#### Consigne
Reproduisez mot pour mot l'ensemble des lignes ci-dessous, en omettant les images.
### Lignes fournies ###
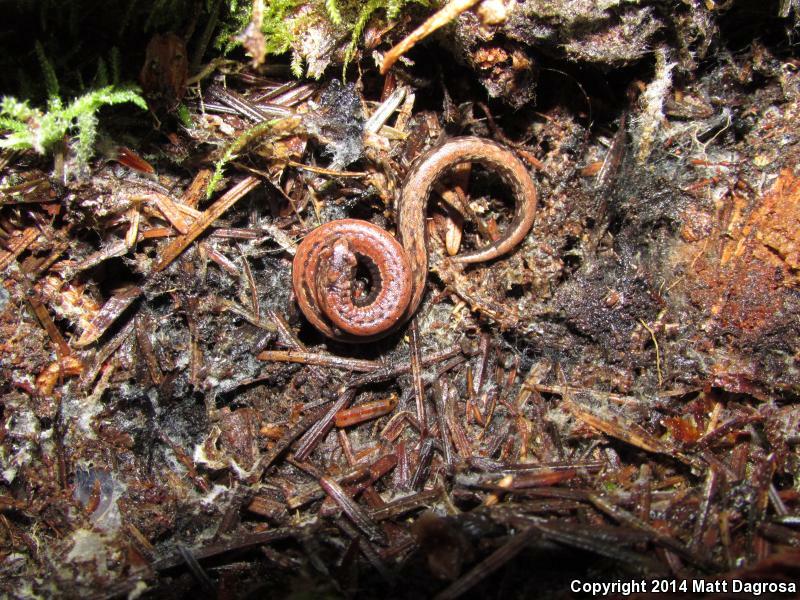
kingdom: Animalia
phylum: Chordata
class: Amphibia
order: Caudata
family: Plethodontidae
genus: Batrachoseps
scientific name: Batrachoseps attenuatus
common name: California slender salamander
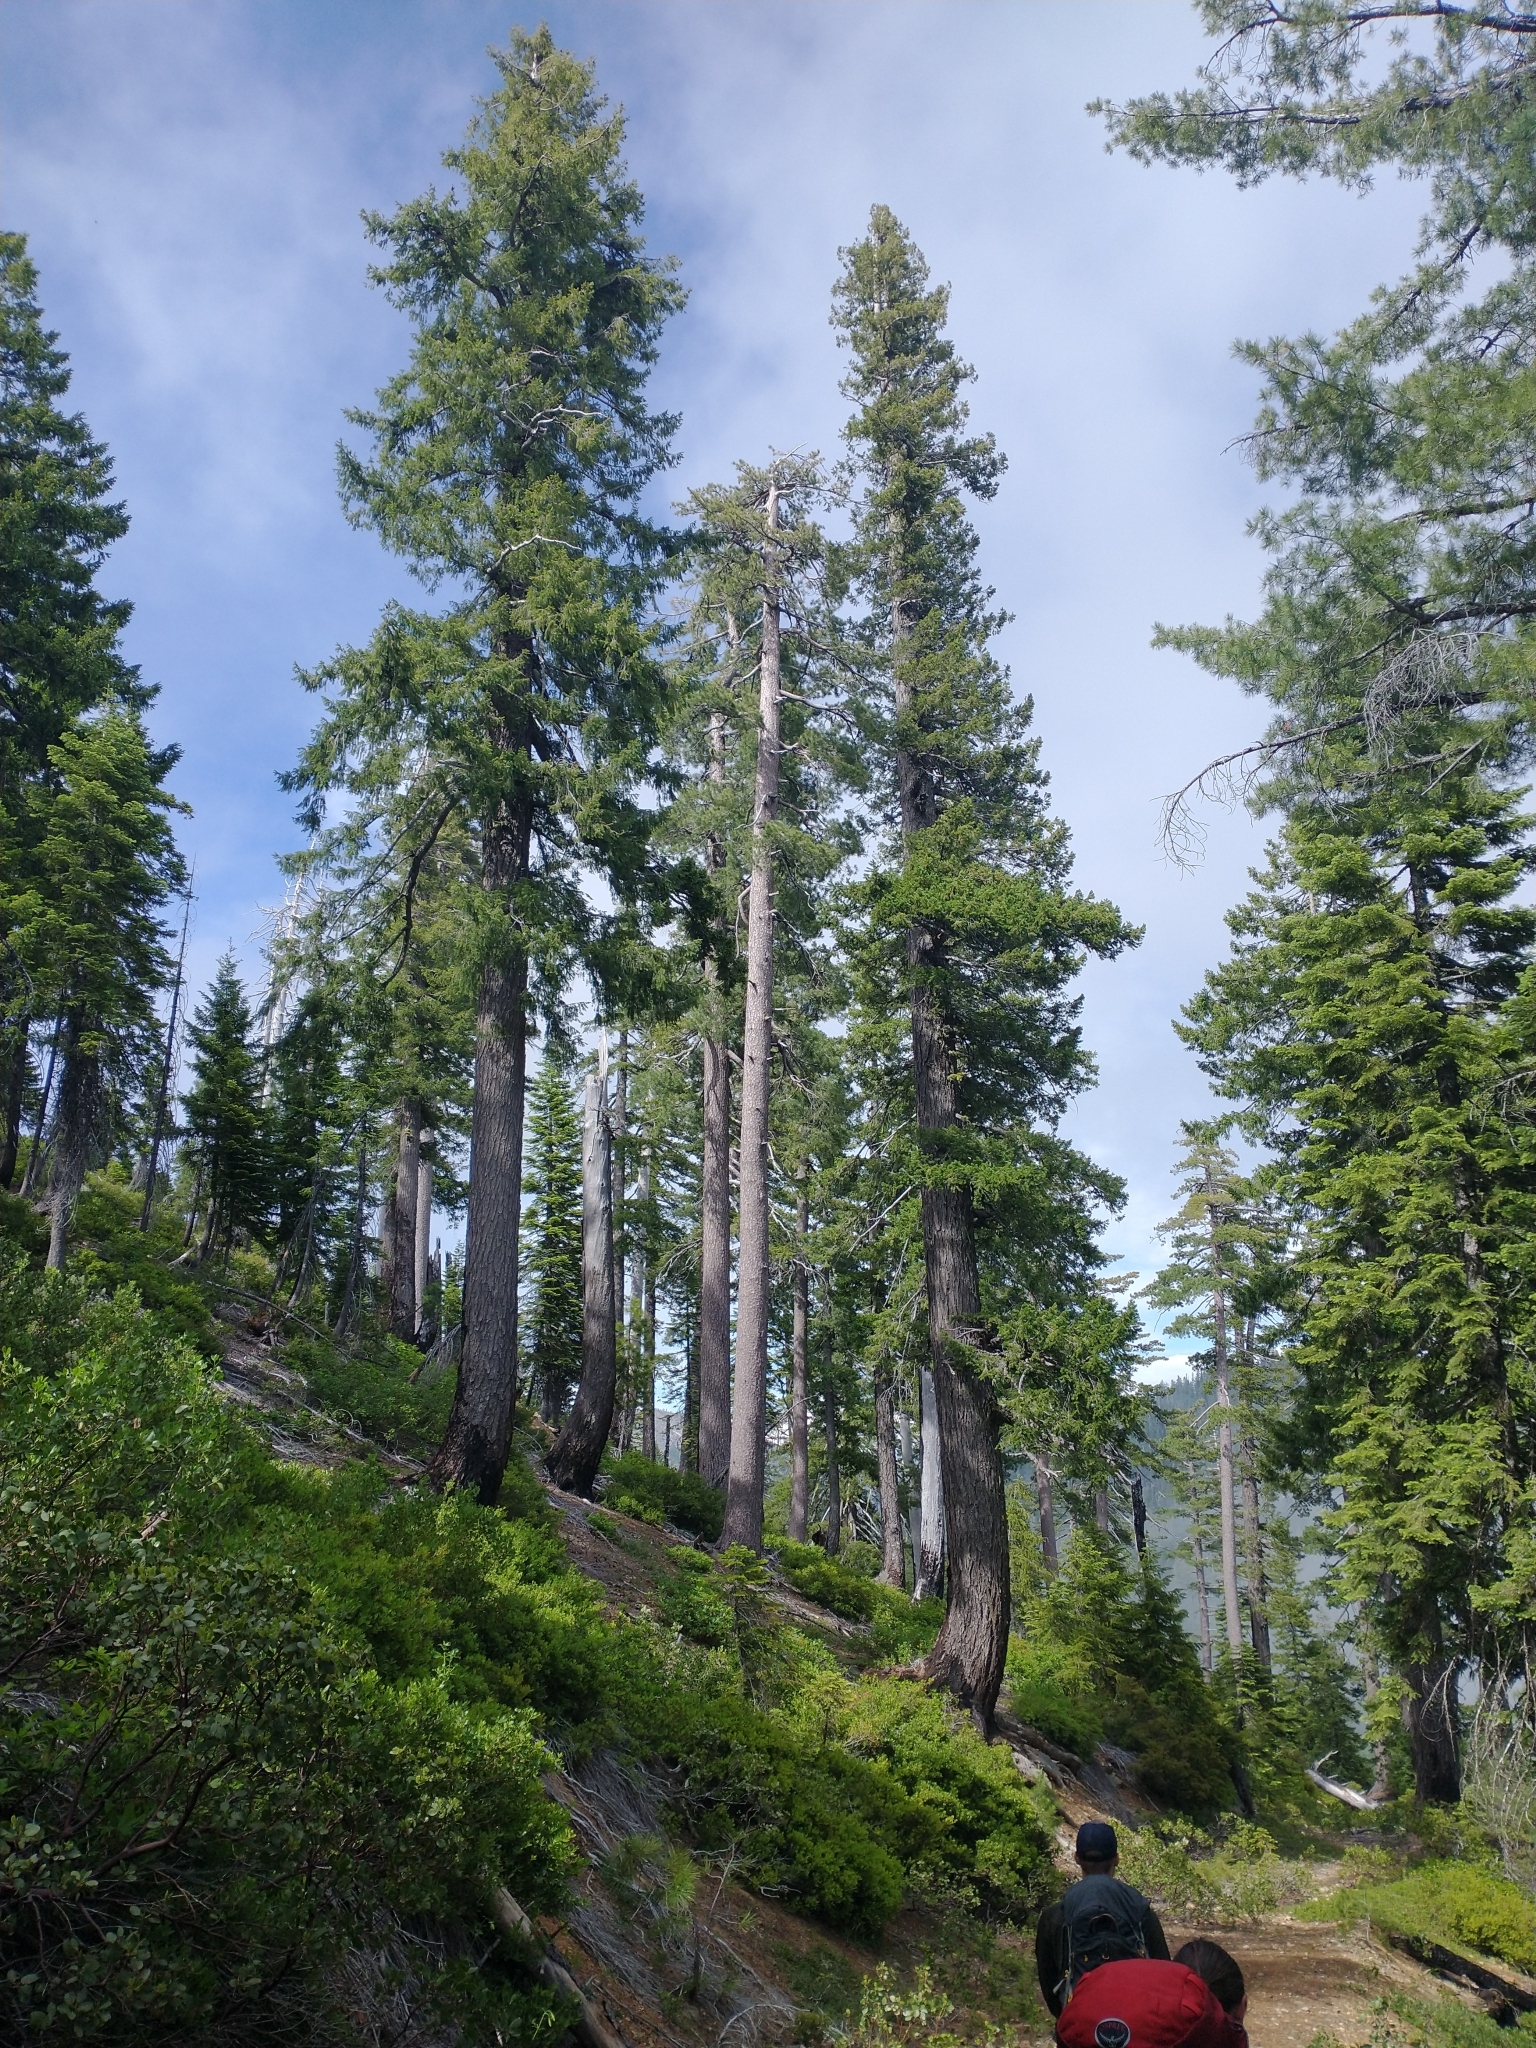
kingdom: Plantae
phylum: Tracheophyta
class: Pinopsida
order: Pinales
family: Pinaceae
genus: Pseudotsuga
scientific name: Pseudotsuga menziesii
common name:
###
#### Bonne réponse
kingdom: Animalia
phylum: Chordata
class: Amphibia
order: Caudata
family: Plethodontidae
genus: Batrachoseps
scientific name: Batrachoseps attenuatus
common name: California slender salamander
kingdom: Plantae
phylum: Tracheophyta
class: Pinopsida
order: Pinales
family: Pinaceae
genus: Pseudotsuga
scientific name: Pseudotsuga menziesii
common name:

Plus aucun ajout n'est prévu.